Start of INFORMATION SHOWN

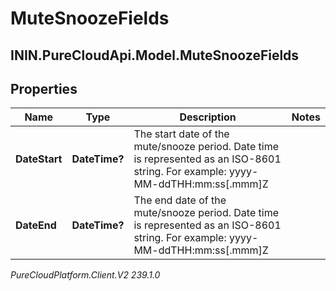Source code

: # MuteSnoozeFields

## ININ.PureCloudApi.Model.MuteSnoozeFields

## Properties

|Name | Type | Description | Notes|
|------------ | ------------- | ------------- | -------------|
| **DateStart** | **DateTime?** | The start date of the mute/snooze period. Date time is represented as an ISO-8601 string. For example: yyyy-MM-ddTHH:mm:ss[.mmm]Z | |
| **DateEnd** | **DateTime?** | The end date of the mute/snooze period. Date time is represented as an ISO-8601 string. For example: yyyy-MM-ddTHH:mm:ss[.mmm]Z | |



_PureCloudPlatform.Client.V2 239.1.0_
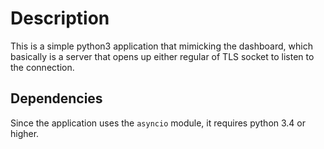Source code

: # Description

This is a simple python3 application that mimicking the dashboard, which basically is a server that opens up either regular of TLS socket to listen to the connection.

## Dependencies

Since the application uses the `asyncio` module, it requires python 3.4 or higher.
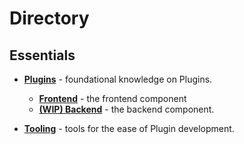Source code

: # Directory

## Essentials

- **[Plugins](./essentials/plugins/index.md)** - foundational knowledge on Plugins.
  - **[Frontend](./essentials/plugins/frontend.md)** - the frontend component
  - **[(WIP) Backend](./essentials/plugins/backend.md)** - the backend component.

- **[Tooling](./essentials/tooling.md)** - tools for the ease of Plugin development.
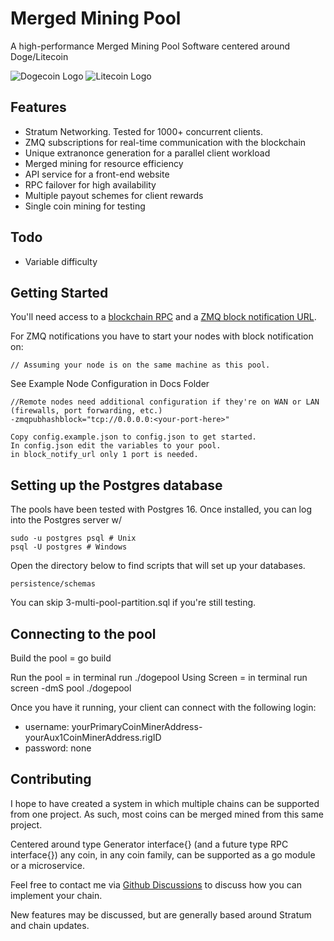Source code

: Merged Mining Pool
==================

A high-performance Merged Mining Pool Software centered around Doge/Litecoin

![Dogecoin Logo](https://user-images.githubusercontent.com/5210627/256921635-3b7c1d9e-0148-4953-890e-5f57758973a4.png)
![Litecoin Logo](https://user-images.githubusercontent.com/5210627/256921657-11899bf5-995b-47ce-b7af-f7ee03d4da32.png)

Features
--------
  - Stratum Networking.  Tested for 1000+ concurrent clients.
  - ZMQ subscriptions for real-time communication with the blockchain  
  - Unique extranonce generation for a parallel client workload
  - Merged mining for resource efficiency
  - API service for a front-end website
  - RPC failover for high availability
  - Multiple payout schemes for client rewards
  - Single coin mining for testing

Todo
----
  - Variable difficulty

Getting Started
---------------



You'll need access to a [blockchain RPC](https://dogecoin.com/dogepedia/how-tos/operating-a-node/) and a [ZMQ block notification URL](https://github.com/bitcoin/bitcoin/blob/master/doc/zmq.md).

For ZMQ notifications you have to start your nodes with block notification on:

    // Assuming your node is on the same machine as this pool.

  See Example Node Configuration in Docs Folder
   
    //Remote nodes need additional configuration if they're on WAN or LAN (firewalls, port forwarding, etc.)
    -zmqpubhashblock="tcp://0.0.0.0:<your-port-here>"

    Copy config.example.json to config.json to get started.
    In config.json edit the variables to your pool.
    in block_notify_url only 1 port is needed.

Setting up the Postgres database
--------------------------------

The pools have been tested with Postgres 16.  Once installed, you can log into the Postgres server w/

    sudo -u postgres psql # Unix
    psql -U postgres # Windows

Open the directory below to find scripts that will set up your databases.

    persistence/schemas

You can skip 3-multi-pool-partition.sql if you're still testing.



Connecting to the pool
----------------------

Build the pool = go build

Run the pool =  in terminal run ./dogepool
Using Screen = in terminal run screen -dmS pool ./dogepool


Once you have it running, your client can connect with the following login:

  - username: yourPrimaryCoinMinerAddress-yourAux1CoinMinerAddress.rigID
  - password: none

Contributing
------------

I hope to have created a system in which multiple chains can be supported from one project.  As such, most coins can be merged mined from this same project.

Centered around type Generator interface{} (and a future type RPC interface{}) any coin, in any coin family, can be supported as a go module or a microservice.

Feel free to contact me via [Github Discussions](https://github.com/dreams-money/merged-mining-pool/discussions) to discuss how you can implement your chain.

New features may be discussed, but are generally based around Stratum and chain updates.
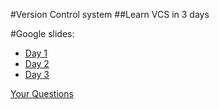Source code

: #Version Control system
##Learn VCS in 3 days

#Google slides:
* [Day 1](https://docs.google.com/presentation/d/1mfsEILCJvbo-zh5hiLXiJWLgH9jvMVgcxRldi3rlROw/edit#slide=id.g1c35536bde_0_1946)
* [Day 2](https://docs.google.com/presentation/d/1XIiJJsCxIm-HlZo02ObHfa9_dMEtIhrAiW_xCEV353I/edit#slide=id.g1c44db2ff3_0_50)
* [Day 3](https://docs.google.com/presentation/d/1fJh9oGmIlWcVCc8ERXLwI6SwlphjFhcZApPvKsvrGUA/edit#slide=id.g1c534a1cb3_0_38)

[Your Questions](https://goo.gl/forms/rBj8KtJRFpSdIka42)

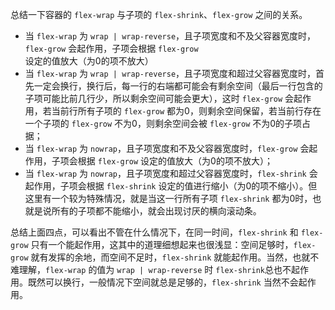 总结一下容器的 `flex-wrap` 与子项的 `flex-shrink`、`flex-grow` 之间的关系。

- 当 `flex-wrap` 为 `wrap | wrap-reverse`，且子项宽度和不及父容器宽度时，`flex-grow` 会起作用，子项会根据 `flex-grow` 设定的值放大（为0的项不放大）
- 当 `flex-wrap` 为 `wrap | wrap-reverse`，且子项宽度和超过父容器宽度时，首先一定会换行，换行后，每一行的右端都可能会有剩余空间（最后一行包含的子项可能比前几行少，所以剩余空间可能会更大），这时 `flex-grow` 会起作用，若当前行所有子项的 `flex-grow` 都为0，则剩余空间保留，若当前行存在一个子项的 `flex-grow` 不为0，则剩余空间会被 `flex-grow` 不为0的子项占据；
- 当 `flex-wrap` 为 `nowrap`，且子项宽度和不及父容器宽度时，`flex-grow` 会起作用，子项会根据 `flex-grow` 设定的值放大（为0的项不放大）；
- 当 `flex-wrap` 为 `nowrap`，且子项宽度和超过父容器宽度时，`flex-shrink` 会起作用，子项会根据 `flex-shrink` 设定的值进行缩小（为0的项不缩小）。但这里有一个较为特殊情况，就是当这一行所有子项 `flex-shrink` 都为0时，也就是说所有的子项都不能缩小，就会出现讨厌的横向滚动条。


总结上面四点，可以看出不管在什么情况下，在同一时间，`flex-shrink` 和 `flex-grow` 只有一个能起作用，这其中的道理细想起来也很浅显：空间足够时，`flex-grow` 就有发挥的余地，而空间不足时，`flex-shrink` 就能起作用。当然，也就不难理解，`flex-wrap` 的值为 `wrap | wrap-reverse` 时 `flex-shrink`总也不起作用。既然可以换行，一般情况下空间就总是足够的，`flex-shrink` 当然不会起作用。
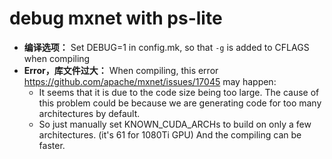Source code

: # debug mxnet with ps-lite
- **编译选项：**
  Set DEBUG=1 in config.mk, so that `-g` is added to CFLAGS when compiling   
- **Error，库文件过大：**
  When compiling, this error https://github.com/apache/mxnet/issues/17045 may happen: 
  - It seems that it is due to the code size being too large. The cause of this problem could be because we are generating code for too many architectures by default. 
  - So just manually set KNOWN_CUDA_ARCHs to build on only a few architectures. (it's 61 for 1080Ti GPU) And the compiling can be faster.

End of INFORMATION SHOWN

## THE TASK
Exactly the lines above from the one with "See Example Node" to the one with "sudo -u postgres psql # Unix", both included, are to be quoted; leave the rest out.

## TASK RESULT
  See Example Node Configuration in Docs Folder
   
    //Remote nodes need additional configuration if they're on WAN or LAN (firewalls, port forwarding, etc.)
    -zmqpubhashblock="tcp://0.0.0.0:<your-port-here>"

    Copy config.example.json to config.json to get started.
    In config.json edit the variables to your pool.
    in block_notify_url only 1 port is needed.

Setting up the Postgres database
--------------------------------

The pools have been tested with Postgres 16.  Once installed, you can log into the Postgres server w/

    sudo -u postgres psql # Unix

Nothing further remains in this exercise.